What you should do
Lines below that hold the word "SQUARE" must be copied in full.

Provided data

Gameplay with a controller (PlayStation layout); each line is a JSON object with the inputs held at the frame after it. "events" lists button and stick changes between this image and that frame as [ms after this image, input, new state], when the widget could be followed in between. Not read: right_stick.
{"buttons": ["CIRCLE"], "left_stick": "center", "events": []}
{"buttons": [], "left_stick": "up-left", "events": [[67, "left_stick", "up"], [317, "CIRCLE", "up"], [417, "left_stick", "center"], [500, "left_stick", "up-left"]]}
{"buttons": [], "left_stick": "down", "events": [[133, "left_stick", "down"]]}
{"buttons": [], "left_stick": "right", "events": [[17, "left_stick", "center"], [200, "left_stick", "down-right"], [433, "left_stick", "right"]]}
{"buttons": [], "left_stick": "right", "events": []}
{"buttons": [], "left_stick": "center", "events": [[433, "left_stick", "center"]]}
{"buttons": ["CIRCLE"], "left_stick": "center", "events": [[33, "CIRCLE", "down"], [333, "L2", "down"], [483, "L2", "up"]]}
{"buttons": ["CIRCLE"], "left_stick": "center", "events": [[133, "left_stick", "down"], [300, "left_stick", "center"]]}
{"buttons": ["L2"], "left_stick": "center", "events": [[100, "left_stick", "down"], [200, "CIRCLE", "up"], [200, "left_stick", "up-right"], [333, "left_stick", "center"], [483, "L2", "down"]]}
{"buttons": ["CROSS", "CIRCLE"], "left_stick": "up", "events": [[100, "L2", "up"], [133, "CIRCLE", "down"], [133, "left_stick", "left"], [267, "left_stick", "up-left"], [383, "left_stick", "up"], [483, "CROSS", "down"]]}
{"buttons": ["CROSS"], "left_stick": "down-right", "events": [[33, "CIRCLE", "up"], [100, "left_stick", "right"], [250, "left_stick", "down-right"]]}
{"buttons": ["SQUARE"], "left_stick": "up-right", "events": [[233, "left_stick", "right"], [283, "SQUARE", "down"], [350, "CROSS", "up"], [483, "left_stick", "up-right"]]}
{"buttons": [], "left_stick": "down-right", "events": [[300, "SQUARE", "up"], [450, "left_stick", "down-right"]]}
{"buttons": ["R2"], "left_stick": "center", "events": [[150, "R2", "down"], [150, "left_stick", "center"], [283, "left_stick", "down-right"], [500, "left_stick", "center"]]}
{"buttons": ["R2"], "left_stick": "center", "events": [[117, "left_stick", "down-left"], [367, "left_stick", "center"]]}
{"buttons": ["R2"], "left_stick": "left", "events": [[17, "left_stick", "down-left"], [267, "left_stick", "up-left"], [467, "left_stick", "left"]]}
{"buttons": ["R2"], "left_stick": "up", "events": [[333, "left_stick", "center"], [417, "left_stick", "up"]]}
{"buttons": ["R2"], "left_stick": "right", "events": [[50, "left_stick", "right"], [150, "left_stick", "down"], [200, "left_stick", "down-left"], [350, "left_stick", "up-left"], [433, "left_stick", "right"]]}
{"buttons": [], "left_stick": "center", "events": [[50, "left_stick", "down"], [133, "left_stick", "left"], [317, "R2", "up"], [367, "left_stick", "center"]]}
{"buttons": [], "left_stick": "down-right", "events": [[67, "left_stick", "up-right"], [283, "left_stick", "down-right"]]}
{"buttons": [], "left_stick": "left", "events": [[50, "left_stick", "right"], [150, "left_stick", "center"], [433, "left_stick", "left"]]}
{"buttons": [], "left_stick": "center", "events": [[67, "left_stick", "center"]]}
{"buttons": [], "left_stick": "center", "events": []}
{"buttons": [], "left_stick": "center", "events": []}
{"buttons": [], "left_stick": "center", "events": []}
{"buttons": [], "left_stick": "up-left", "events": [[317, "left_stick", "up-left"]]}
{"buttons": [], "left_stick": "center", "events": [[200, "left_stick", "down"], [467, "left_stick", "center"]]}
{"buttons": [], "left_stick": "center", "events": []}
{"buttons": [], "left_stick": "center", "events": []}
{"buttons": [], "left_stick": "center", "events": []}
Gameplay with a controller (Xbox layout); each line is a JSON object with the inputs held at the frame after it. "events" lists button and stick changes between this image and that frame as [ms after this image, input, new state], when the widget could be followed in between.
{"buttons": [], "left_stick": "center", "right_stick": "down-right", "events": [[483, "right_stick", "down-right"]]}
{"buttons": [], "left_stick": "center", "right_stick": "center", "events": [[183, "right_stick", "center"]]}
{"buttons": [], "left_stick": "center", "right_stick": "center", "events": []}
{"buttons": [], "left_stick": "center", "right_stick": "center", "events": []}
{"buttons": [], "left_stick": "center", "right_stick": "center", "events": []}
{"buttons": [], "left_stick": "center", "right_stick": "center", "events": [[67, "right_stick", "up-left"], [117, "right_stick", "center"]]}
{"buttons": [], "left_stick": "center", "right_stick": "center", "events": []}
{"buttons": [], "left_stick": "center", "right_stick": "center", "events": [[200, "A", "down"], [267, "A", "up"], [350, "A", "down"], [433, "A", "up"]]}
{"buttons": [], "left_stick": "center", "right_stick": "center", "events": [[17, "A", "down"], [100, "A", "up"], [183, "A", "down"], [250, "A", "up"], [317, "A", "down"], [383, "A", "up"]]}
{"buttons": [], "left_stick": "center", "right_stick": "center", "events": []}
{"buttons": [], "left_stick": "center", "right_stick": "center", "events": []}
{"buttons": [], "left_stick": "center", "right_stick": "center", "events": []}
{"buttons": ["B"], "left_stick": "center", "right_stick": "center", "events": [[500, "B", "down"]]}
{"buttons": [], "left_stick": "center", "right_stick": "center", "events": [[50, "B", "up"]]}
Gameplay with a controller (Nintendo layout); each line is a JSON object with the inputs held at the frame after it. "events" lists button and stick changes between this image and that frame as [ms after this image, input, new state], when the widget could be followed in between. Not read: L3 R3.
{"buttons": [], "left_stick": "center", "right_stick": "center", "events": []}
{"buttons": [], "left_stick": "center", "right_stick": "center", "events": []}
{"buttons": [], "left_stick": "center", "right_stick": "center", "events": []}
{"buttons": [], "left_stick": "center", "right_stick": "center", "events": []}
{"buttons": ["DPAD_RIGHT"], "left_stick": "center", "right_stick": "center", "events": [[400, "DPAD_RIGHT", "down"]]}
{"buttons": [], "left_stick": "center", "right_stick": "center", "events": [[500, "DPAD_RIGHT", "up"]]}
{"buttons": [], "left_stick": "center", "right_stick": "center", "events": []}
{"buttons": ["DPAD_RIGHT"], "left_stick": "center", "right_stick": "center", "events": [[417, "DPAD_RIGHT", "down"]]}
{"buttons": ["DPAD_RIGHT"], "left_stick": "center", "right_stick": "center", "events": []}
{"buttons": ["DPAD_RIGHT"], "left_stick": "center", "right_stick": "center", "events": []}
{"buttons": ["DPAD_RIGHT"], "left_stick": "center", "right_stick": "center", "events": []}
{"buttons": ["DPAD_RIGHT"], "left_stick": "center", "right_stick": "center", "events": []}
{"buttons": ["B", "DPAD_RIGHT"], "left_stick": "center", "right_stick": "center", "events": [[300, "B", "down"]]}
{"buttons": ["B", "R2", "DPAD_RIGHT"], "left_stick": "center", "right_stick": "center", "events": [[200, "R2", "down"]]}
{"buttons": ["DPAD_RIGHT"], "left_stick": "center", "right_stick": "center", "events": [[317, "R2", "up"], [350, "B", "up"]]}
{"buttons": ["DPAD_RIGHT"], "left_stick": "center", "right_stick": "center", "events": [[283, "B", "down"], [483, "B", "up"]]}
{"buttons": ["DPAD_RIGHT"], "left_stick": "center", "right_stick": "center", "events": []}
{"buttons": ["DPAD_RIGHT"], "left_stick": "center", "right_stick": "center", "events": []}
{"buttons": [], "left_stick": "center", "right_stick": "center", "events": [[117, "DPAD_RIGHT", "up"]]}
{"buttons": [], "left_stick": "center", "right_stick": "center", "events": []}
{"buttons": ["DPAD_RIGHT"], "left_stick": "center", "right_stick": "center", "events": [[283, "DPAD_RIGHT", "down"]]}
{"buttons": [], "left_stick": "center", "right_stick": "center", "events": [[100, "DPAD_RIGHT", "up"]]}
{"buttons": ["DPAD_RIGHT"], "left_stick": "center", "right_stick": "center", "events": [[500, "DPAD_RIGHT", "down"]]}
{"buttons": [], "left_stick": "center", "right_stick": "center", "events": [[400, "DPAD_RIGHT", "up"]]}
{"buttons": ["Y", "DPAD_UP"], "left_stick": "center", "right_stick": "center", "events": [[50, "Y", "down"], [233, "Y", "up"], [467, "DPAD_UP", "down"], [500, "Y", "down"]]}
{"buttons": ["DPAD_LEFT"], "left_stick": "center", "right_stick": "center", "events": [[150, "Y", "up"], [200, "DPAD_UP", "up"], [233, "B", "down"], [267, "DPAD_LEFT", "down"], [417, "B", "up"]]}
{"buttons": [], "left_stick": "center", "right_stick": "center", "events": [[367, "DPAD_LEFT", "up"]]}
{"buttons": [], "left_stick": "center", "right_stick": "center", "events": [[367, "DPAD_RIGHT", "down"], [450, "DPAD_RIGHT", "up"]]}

Solution to this task
{"buttons": ["SQUARE"], "left_stick": "up-right", "events": [[233, "left_stick", "right"], [283, "SQUARE", "down"], [350, "CROSS", "up"], [483, "left_stick", "up-right"]]}
{"buttons": [], "left_stick": "down-right", "events": [[300, "SQUARE", "up"], [450, "left_stick", "down-right"]]}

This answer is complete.